The mission statement of LID-MARC is: “Provide research-based recommendations to government, industry and nongovernmental organizations on green storm water management practices, including bioretention and bioinfiltration. Work conducted by the consortium ranges from the fundamental to the applied practical and focuses on a variety of land uses and climate conditions found among the mid-Atlantic states.”
The first major research grant awarded to the LID-MARC partners is entitled Watershed Impact of Stormwater Bioretention and Bioinfiltration Best Management Practices. Funded by the Cooperative Institute for Coastal and Estuarine Environmental Technology (CICEET), the research focuses on making science-based recommendations for the design and performance of LID bioretention and bioinfiltration best management practices (BMPs) to understand and optimize their use as a storm water control measure at the watershed scale. The research team integrates diverse expertise and experience from three established storm water research programs with differing climatic and soil conditions in the mid-Atlantic coastal zone.
A New Breed of BMP
Bioretention BMPs attenuate storm water runoff volume to reduce negative impacts from development and changing land use. These control measures directly address recharge, water quality, increased volume, peak delay and peak flow issues. These control measures are unique in that they are most effective when strategically distributed over the landscape in an LID setting, contrasting to past practices of larger control technologies at the bottom of the watershed.
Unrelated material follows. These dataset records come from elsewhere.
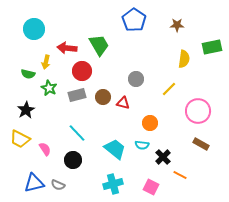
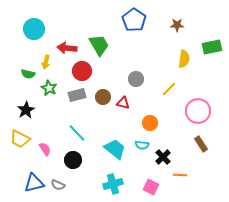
brown rectangle: rotated 28 degrees clockwise
orange line: rotated 24 degrees counterclockwise
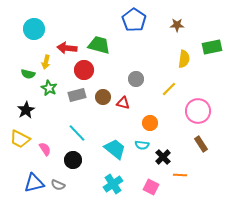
green trapezoid: rotated 45 degrees counterclockwise
red circle: moved 2 px right, 1 px up
cyan cross: rotated 18 degrees counterclockwise
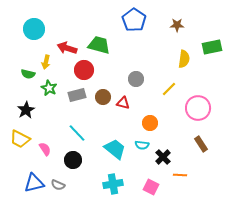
red arrow: rotated 12 degrees clockwise
pink circle: moved 3 px up
cyan cross: rotated 24 degrees clockwise
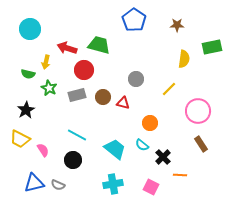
cyan circle: moved 4 px left
pink circle: moved 3 px down
cyan line: moved 2 px down; rotated 18 degrees counterclockwise
cyan semicircle: rotated 32 degrees clockwise
pink semicircle: moved 2 px left, 1 px down
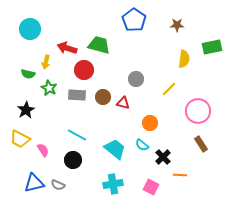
gray rectangle: rotated 18 degrees clockwise
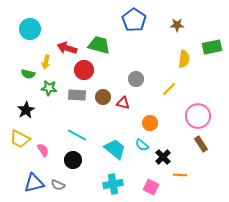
green star: rotated 21 degrees counterclockwise
pink circle: moved 5 px down
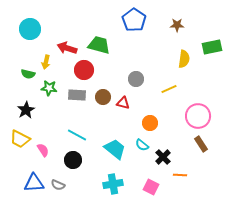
yellow line: rotated 21 degrees clockwise
blue triangle: rotated 10 degrees clockwise
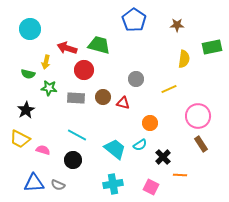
gray rectangle: moved 1 px left, 3 px down
cyan semicircle: moved 2 px left; rotated 72 degrees counterclockwise
pink semicircle: rotated 40 degrees counterclockwise
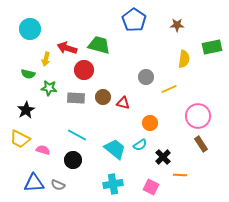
yellow arrow: moved 3 px up
gray circle: moved 10 px right, 2 px up
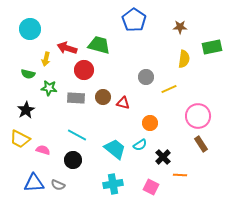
brown star: moved 3 px right, 2 px down
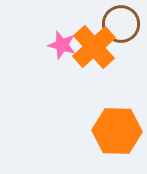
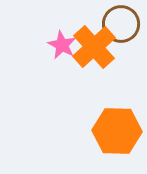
pink star: rotated 12 degrees clockwise
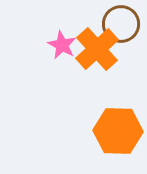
orange cross: moved 3 px right, 2 px down
orange hexagon: moved 1 px right
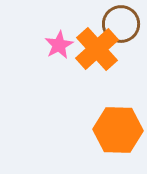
pink star: moved 3 px left; rotated 16 degrees clockwise
orange hexagon: moved 1 px up
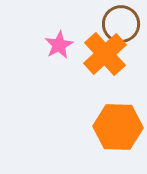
orange cross: moved 8 px right, 5 px down
orange hexagon: moved 3 px up
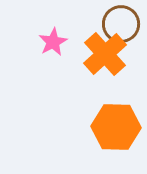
pink star: moved 6 px left, 3 px up
orange hexagon: moved 2 px left
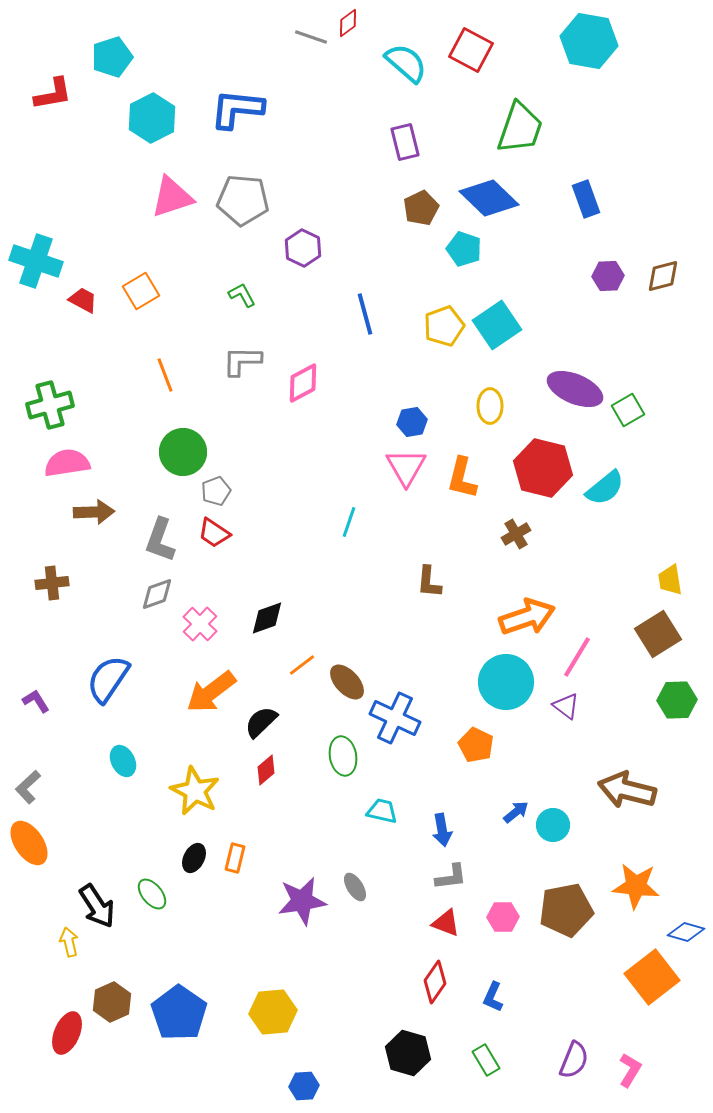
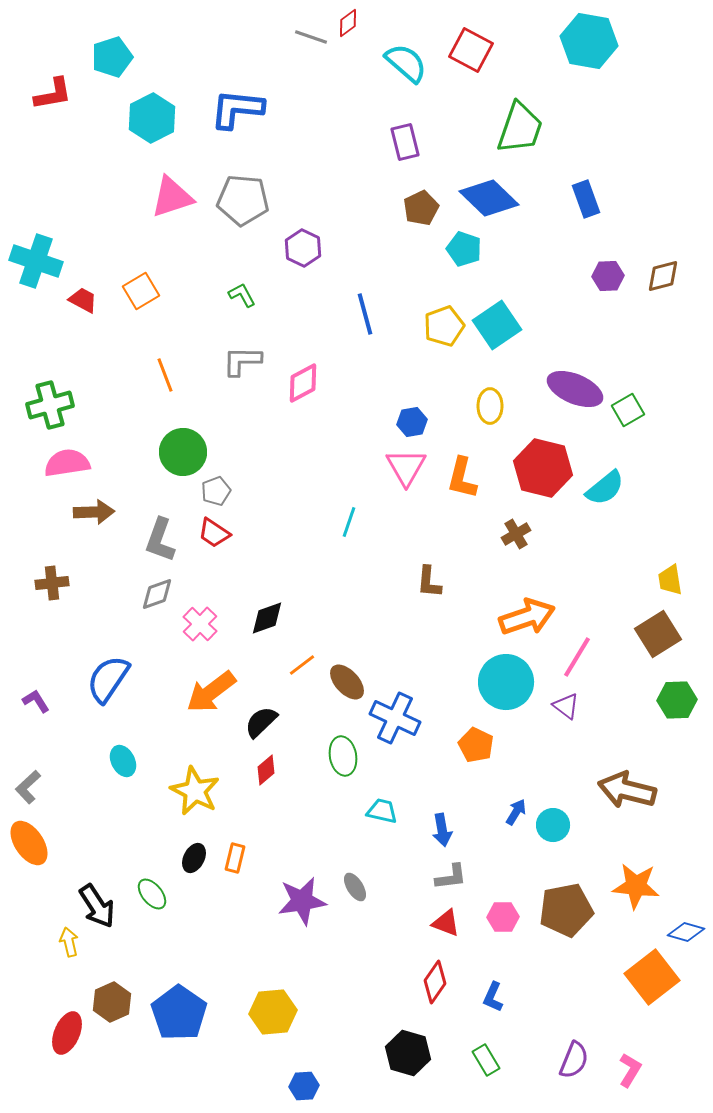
blue arrow at (516, 812): rotated 20 degrees counterclockwise
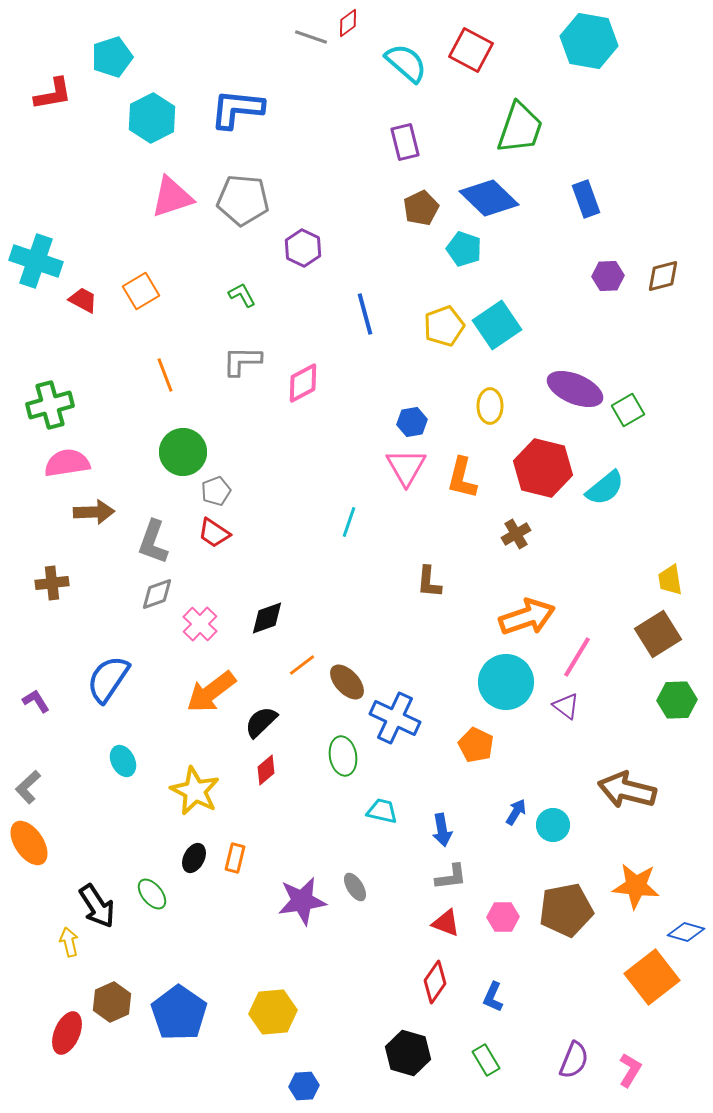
gray L-shape at (160, 540): moved 7 px left, 2 px down
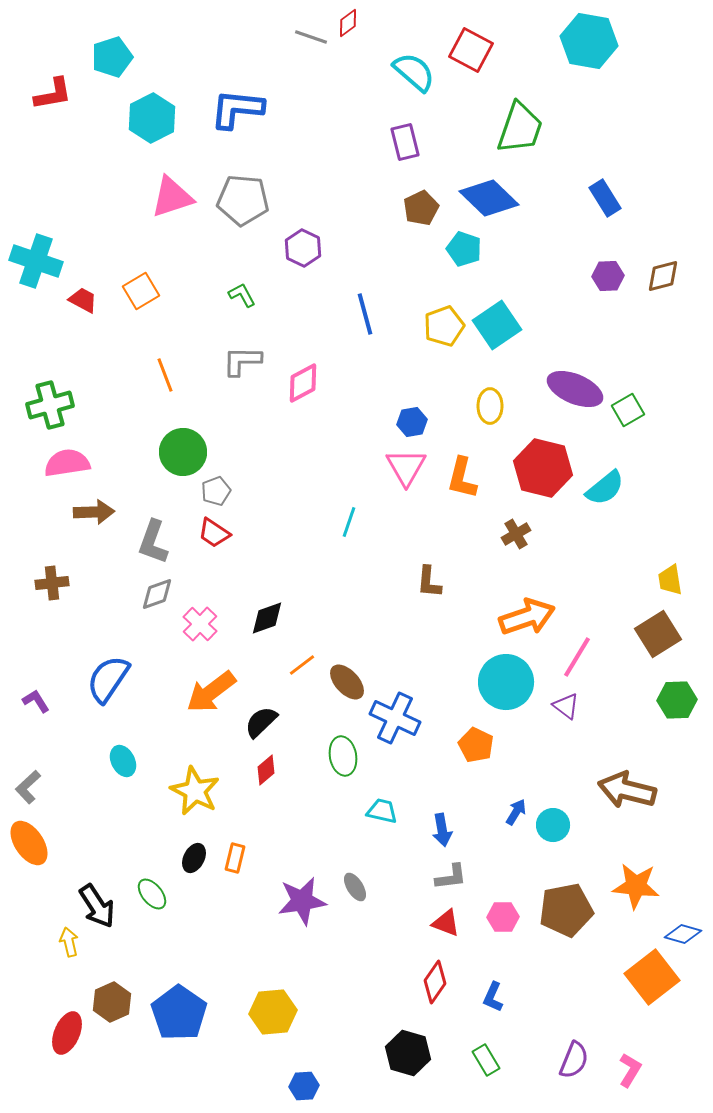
cyan semicircle at (406, 63): moved 8 px right, 9 px down
blue rectangle at (586, 199): moved 19 px right, 1 px up; rotated 12 degrees counterclockwise
blue diamond at (686, 932): moved 3 px left, 2 px down
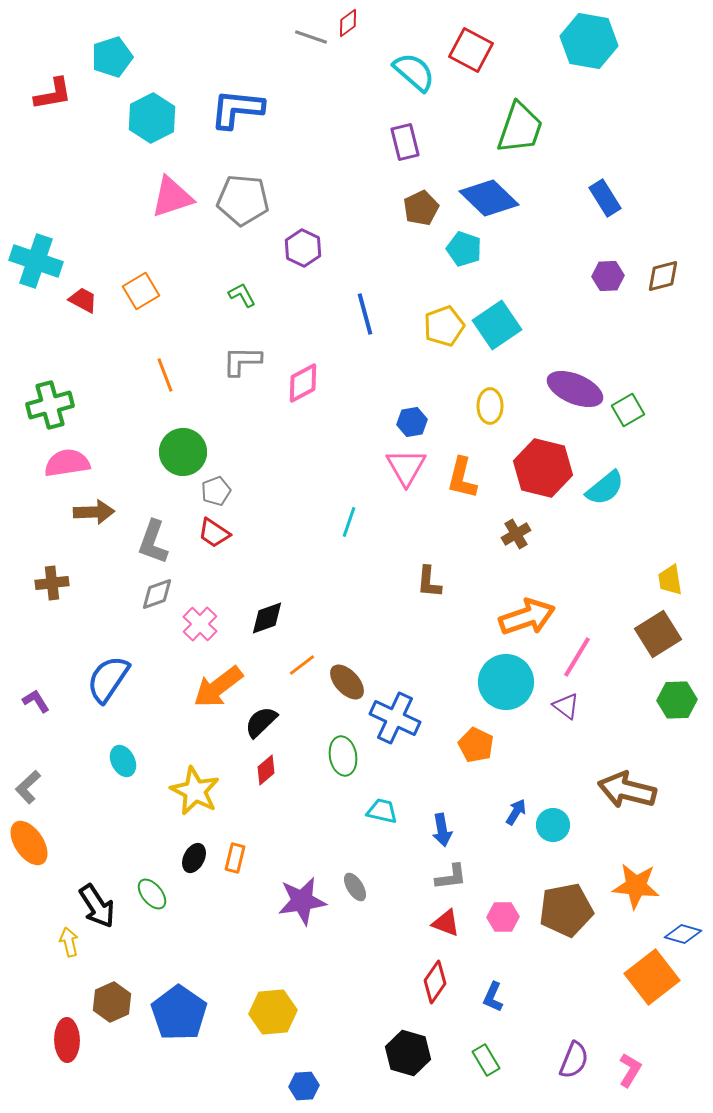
orange arrow at (211, 692): moved 7 px right, 5 px up
red ellipse at (67, 1033): moved 7 px down; rotated 24 degrees counterclockwise
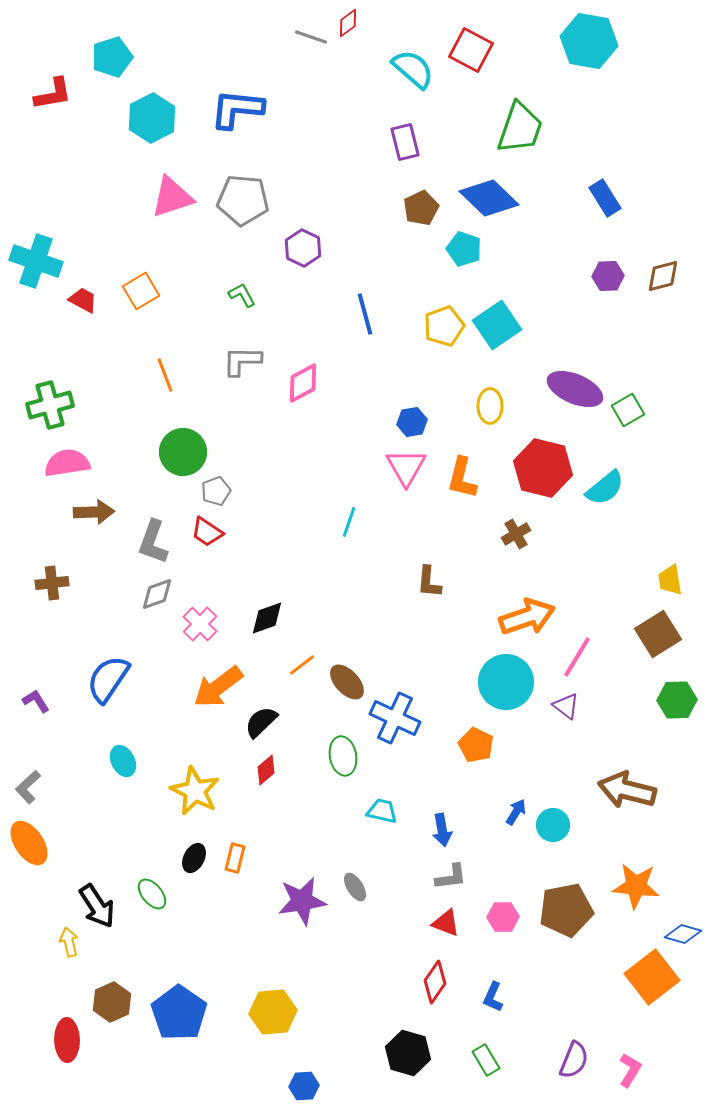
cyan semicircle at (414, 72): moved 1 px left, 3 px up
red trapezoid at (214, 533): moved 7 px left, 1 px up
Nevertheless, a wide range of design issues for these BMPs has slowed implementation and inhibited use. Some of these issues stem from the fact that the bioretention and bioinfiltration concept is a new breed of BMP that integrates knowledge from a number of disciplines. Concerns over performance, groundwater contamination, longevity and over-infiltration have limited their size. Past practices and guidelines were directed at smaller runoff volumes and did not include peak rate reduction or large volumes as performance criteria.
Grant in Action
To address these issues, the investigative team—which includes Allen Davis at the University of Maryland, Rob Traver at Villanova University and Bill Hunt at North Carolina State University—monitors the hydrologic and water quality performance of different bioretention and bioinfiltration BMPs at or near the three universities. Currently, the project coordinators have developed protocols for sharing data. They are in the field-testing stage.
In the next stage, the researchers will evaluate the data across the different sites to develop performance metrics and parameter association. Later stages will move to computer simulations and design recommendations. First results of this work are expected to be presented at the American Society of Civil Engineers World Environmental & Water Congress in spring 2009.
“The combined pressures of climate change and human activity have made the management of our coastal resources increasingly complex and difficult,” said Richard Langan, CICEET’s University of New Hampshire co-director. “This project was selected for its potential to transform research into practical, accessible tools that coastal resource managers need to support their communities and protect the environment.”